Ivory Spires is interesting and inspiring, it has lace and cables and beads and it is involved. This pattern is a pattern you will have a relationship with, you will fall in love and need to woo her. You will have to learn her mysterious ways, you may even have a tiff or two and at the end you will have an heirloom quality piece that stops people across the room. 

 

Ivory Spires was the first shawl that I designed in 2016, I started it on a trip to the Madrona Fiber Festival in Tacoma with my best friends. I had purchased a couple skeins of Mill Ends from Bijou Basin Ranch earlier that month, and was excited to start something... big. I had never worked with the yak yarn before and was curious about how it was to knit with, long story short... amazing! The stitch definition is just so lovely, and it is the perfect yarn for cables and lace.

 

I had this idea rumbling around in my head for another 'wingspan' shawl, ever since I designed the Palomino Sunset shawl and loved the shape of how it fit my shoulders. Ivory Spires has the same center triangle with increases every second row and two outer triangles with double increases every second row. Because the side sections have double increases on the outside edges they fan out at a faster rate than the center one creating this shape that fits on the shoulders really nicely.

This design is really a love letter to my Japanese stitch dictionaries, I have... a few... at this point, and by few I mean at least 6 but I am pretty sure there are more downstairs. I can't get enough of the cables and lace combinations, they speak to my love of ornament and detail. And for this design I really wanted to allow myself to fall into that patterning, to create a shawl that was unapologetically rife with cables, lace and beads. 

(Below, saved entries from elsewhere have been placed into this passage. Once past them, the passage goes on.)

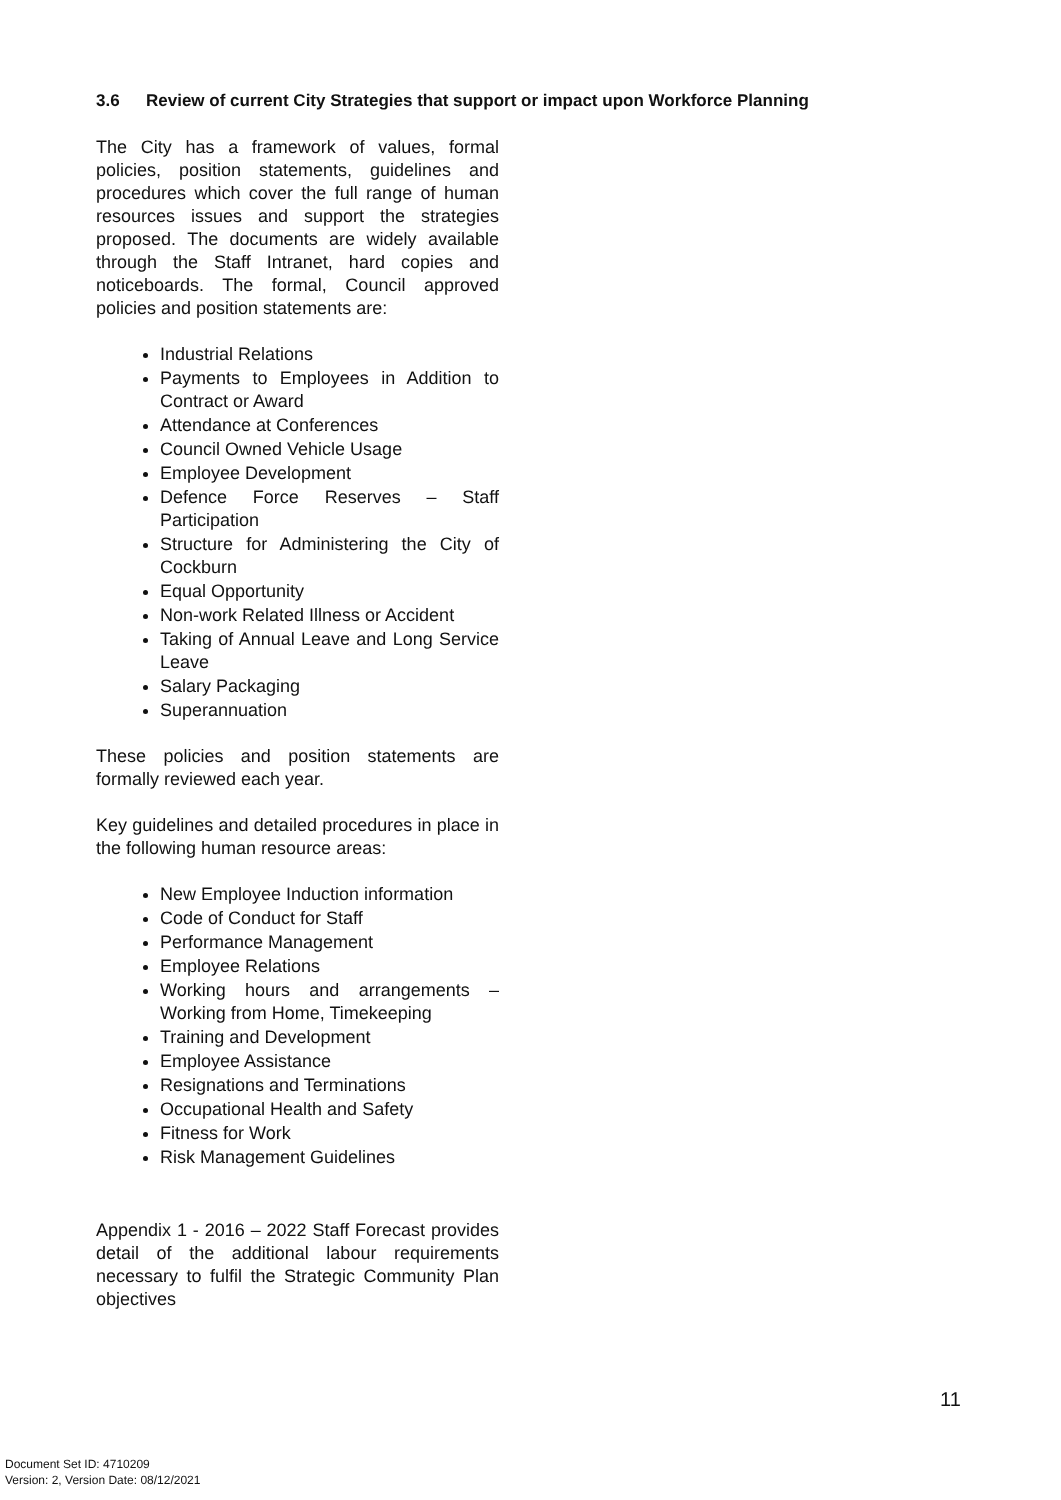3.6 Review of current City Strategies that support or impact upon Workforce Planning
The City has a framework of values, formal policies, position statements, guidelines and procedures which cover the full range of human resources issues and support the strategies proposed. The documents are widely available through the Staff Intranet, hard copies and noticeboards. The formal, Council approved policies and position statements are:
Industrial Relations
Payments to Employees in Addition to Contract or Award
Attendance at Conferences
Council Owned Vehicle Usage
Employee Development
Defence Force Reserves – Staff Participation
Structure for Administering the City of Cockburn
Equal Opportunity
Non-work Related Illness or Accident
Taking of Annual Leave and Long Service Leave
Salary Packaging
Superannuation
These policies and position statements are formally reviewed each year.
Key guidelines and detailed procedures in place in the following human resource areas:
New Employee Induction information
Code of Conduct for Staff
Performance Management
Employee Relations
Working hours and arrangements – Working from Home, Timekeeping
Training and Development
Employee Assistance
Resignations and Terminations
Occupational Health and Safety
Fitness for Work
Risk Management Guidelines
Appendix 1 - 2016 – 2022 Staff Forecast provides detail of the additional labour requirements necessary to fulfil the Strategic Community Plan objectives
11
Document Set ID: 4710209
Version: 2, Version Date: 08/12/2021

The shawl is worked from the top down with a tab construction, this tab is worked in a double knit edging with a single garter stitch to pick up along but it is the same basic idea as a normal top down tab shawl. The double knit edging (which looks like an i-cord edging but flatter) is continued up the edges of the shawl all the way to the border. The center triangle is worked with a large motif lace pattern, with small mock cables and beads. The 'wings' on the side are worked with columns of twisted stitches and mock cables interspersed with beads. 

When I was designing this shawl I was picturing an image of a lonely Ivory castle perched on the edge of a craggy cliff, the soaring spires are flecked with glittering amber panes and the architecture is a mix of angles and organic forms carved with detail and precision. I hope you enjoy knitting this pattern as much as I did, I would love to see photos when you do knit it!